Bizi sınırlayan biz miyiz, bizi yoktan var eden mi?!.. kendi kendimi, dünyamızı bir buyruğun, yaratılmışlığın bilinciyle mi sınırlıyoruz, bilinçsiz cemi? Bir buyruğun direktifleri doğrultusunda sınırlıyorsak, yaratılmış olmanın, eksik olmanın bunda bir katkısı var mı? Eksik yaratılmış olmanın etrafımıza tel örgüler çekmemize katkısı ne kadar? Yaratan düşünce, idrak kabiliyetimizin ve duyu organlarımızın kabiliyetini, frekansını biraz daha yükseltmiş olsaydı sınırlamalarımız sınırı da o oranda genişler miydi?...

Yaratılmanın  verdiği eksiklikle yaşamımızı idâme ettirirken, eksik olmanın verdiği eksiklikle kendimizi ve dünyamızı eksik yönettiğimiz için mi yaşam alanımızı sınırlıyoruz?!.. Yoksa algılama ve değerlendirme kabiliyetimiz sınırlı olduğu için becerebildiğimiz bu mu?..

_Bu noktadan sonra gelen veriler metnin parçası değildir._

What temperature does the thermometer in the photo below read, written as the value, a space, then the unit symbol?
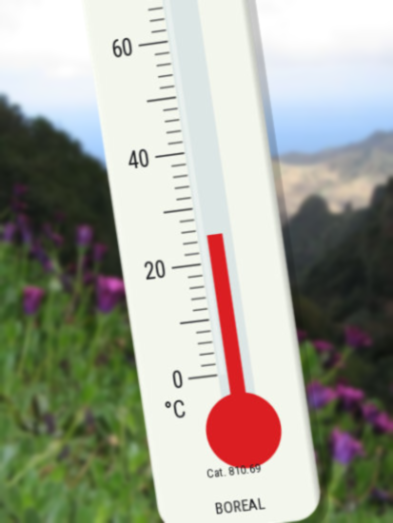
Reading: 25 °C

Sınırlı  ve eksik yaratılanın sınırlanın genişlemesi, eksikliğinin giderilmesi, tamamlanmamsı mümkün mü? Sınırlar aşıla bilir mi? Yaratılmışların bir yaratı tarafından yoktan var edildiği düşüncesi ekseninden uzaklaşan materyalist düşünceye göre insanın hürriyetinin boyu kaç metredir? İnsanlık içinde bulunduğu bu kısır döngüden günün irinde kurtulacak mı? Tekrar ait olduğu yerlere; kırlara,  dağlara, sadece elleri, ayakları, aklının -kim tarafından verildiğini hiçe sayarak- güçleri doğrultusunda sınırları yıkarak dönecek mi? Bir arada yaşamak; bir şehir de, kasaba da, köy’de diz dize oturup sonrada “git öte” diyerek yetmişinde yedi yaşında çocuklar gibi bir birimizin yüzünü tırmıklamak zorun damıyız? 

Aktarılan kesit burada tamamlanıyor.